# Wheel weights



## 30below (Jan 11, 2009)

Does anybody run weights on their wheels or ever seen any weights for atv wheels?

I'd like a little more traction and was thinking that wheel weights would be the best option overall if they aren't too expensive. They would keep the weight off the suspension and not sacrifice any ground clearance.


----------



## atvsnowplower (Nov 26, 2011)

I've never seen wheel weights for ATV'S. I'll throw a tube a sand on your rear rack.


----------



## sublime68charge (Dec 28, 2007)

Ive added weights to the rear rack. 

though I did fill the front tire of my 3 wheeler full of windshied washer fluid as I used that alot to back some my small trailer into places and it would out turn my bigger 4x4 atvs and with the extra weight of the WW fluid in the tire then it would steer how I wanted backing up and not just drag the front tire back like it was prone to due before the addition of WW.

you could look into that as well. I have thought about filling my winter tire's with the WW fluid but have yet to get that done.

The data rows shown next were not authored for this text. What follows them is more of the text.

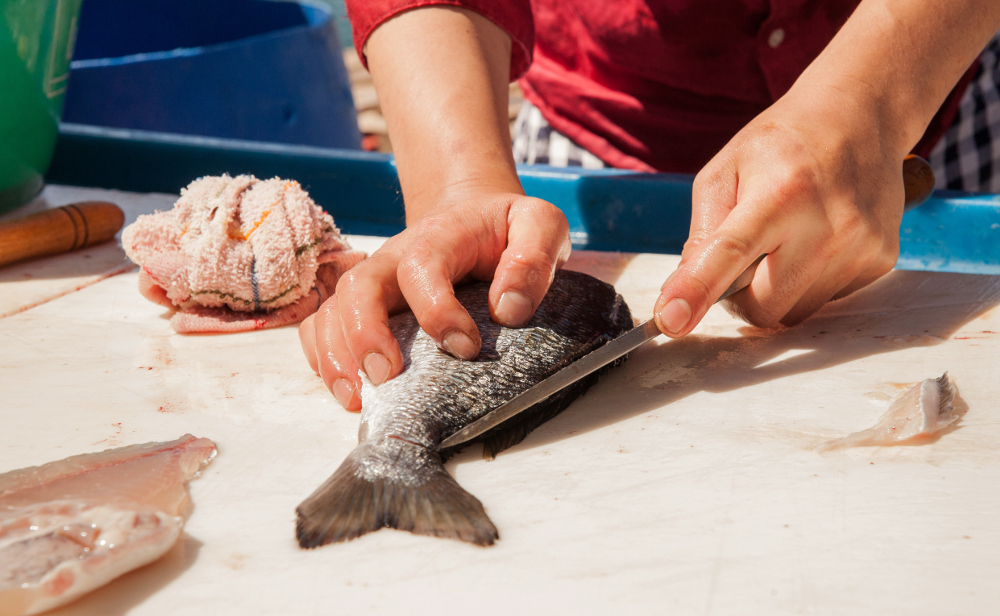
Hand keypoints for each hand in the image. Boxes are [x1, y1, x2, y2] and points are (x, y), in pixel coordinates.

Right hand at [299, 190, 570, 409]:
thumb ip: (533, 258)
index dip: (437, 310)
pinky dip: (323, 358)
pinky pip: (322, 326)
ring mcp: (374, 282)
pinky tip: (346, 392)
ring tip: (356, 399)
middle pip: (360, 287)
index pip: (423, 266)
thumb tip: (509, 310)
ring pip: (334, 310)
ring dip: (336, 355)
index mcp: (440, 236)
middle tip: (385, 377)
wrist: (473, 217)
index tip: (467, 348)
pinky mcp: (362, 305)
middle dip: (365, 334)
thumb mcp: (541, 226)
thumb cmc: (507, 229)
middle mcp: (395, 257)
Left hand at [654, 88, 906, 335]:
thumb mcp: (724, 172)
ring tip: (785, 241)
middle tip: (743, 258)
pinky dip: (807, 283)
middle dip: (741, 296)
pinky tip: (815, 241)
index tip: (670, 322)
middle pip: (763, 307)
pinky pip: (825, 302)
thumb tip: (685, 292)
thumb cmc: (780, 145)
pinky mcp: (882, 260)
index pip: (730, 253)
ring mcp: (861, 245)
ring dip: (776, 290)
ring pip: (794, 312)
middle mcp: (827, 223)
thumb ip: (702, 232)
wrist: (860, 115)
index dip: (697, 290)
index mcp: (779, 193)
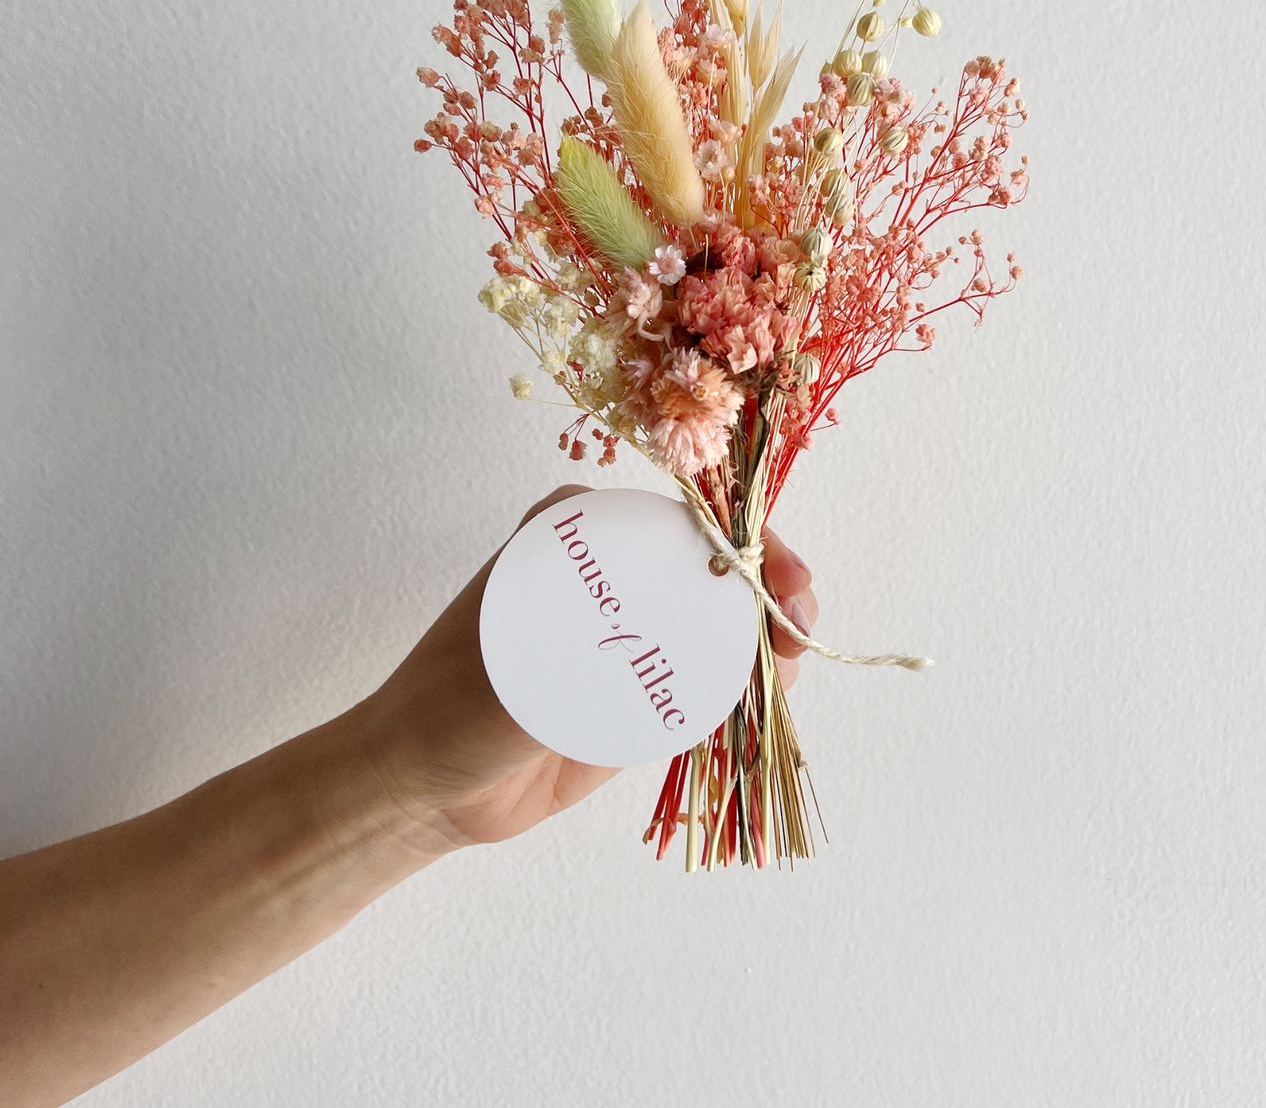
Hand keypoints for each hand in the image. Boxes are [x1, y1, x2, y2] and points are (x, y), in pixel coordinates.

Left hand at [357, 485, 817, 851]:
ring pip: (717, 620)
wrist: (421, 791)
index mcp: (579, 534)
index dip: (742, 538)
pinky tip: (772, 689)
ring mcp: (630, 633)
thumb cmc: (448, 704)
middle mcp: (611, 573)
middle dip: (767, 584)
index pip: (678, 519)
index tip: (778, 572)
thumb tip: (656, 617)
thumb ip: (579, 632)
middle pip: (710, 567)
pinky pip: (706, 675)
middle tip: (798, 621)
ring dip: (765, 633)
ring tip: (793, 662)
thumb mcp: (510, 653)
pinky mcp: (641, 689)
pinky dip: (746, 678)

just a thought Sublime out.

got a funky adapter for putting the WW from the local auto parts store for like $10.00


----------



## jturkey69 (Dec 21, 2011)

thread revival...if its a solid rear axle quad...just weight the rear axle..simple...if IRS..well the WW fluid is a great idea...OR...make or buy some aluminum wheel adapters with bolt patterns to your liking, and run either riding mower wheels with bolt on weights, or depending on the quad..car snow tires. Ive done this with my old AC...I bought honda adapters off ebay to run honda wheels with blizzaks. Having a spare set or pair of steel wheels for your particular quad means you could weld stanchions for wheel weights..thus having a dedicated set for winter...just a thought...

sublime...we need to talk some shop someday...been reading your posts and threads for years now..lol


----------



## sublime68charge (Dec 28, 2007)

jturkey69;1498683 said:


> thread revival...if its a solid rear axle quad...just weight the rear axle..simple...if IRS..well the WW fluid is a great idea...OR...make or buy some aluminum wheel adapters with bolt patterns to your liking, and run either riding mower wheels with bolt on weights, or depending on the quad..car snow tires. Ive done this with my old AC...I bought honda adapters off ebay to run honda wheels with blizzaks. Having a spare set or pair of steel wheels for your particular quad means you could weld stanchions for wheel weights..thus having a dedicated set for winter...just a thought...
> 
> sublime...we need to talk some shop someday...been reading your posts and threads for years now..lol


well as winter gets closer I'll be checking in more often.

have a few new wrinkles for this year but don't have any Pics yet.


----------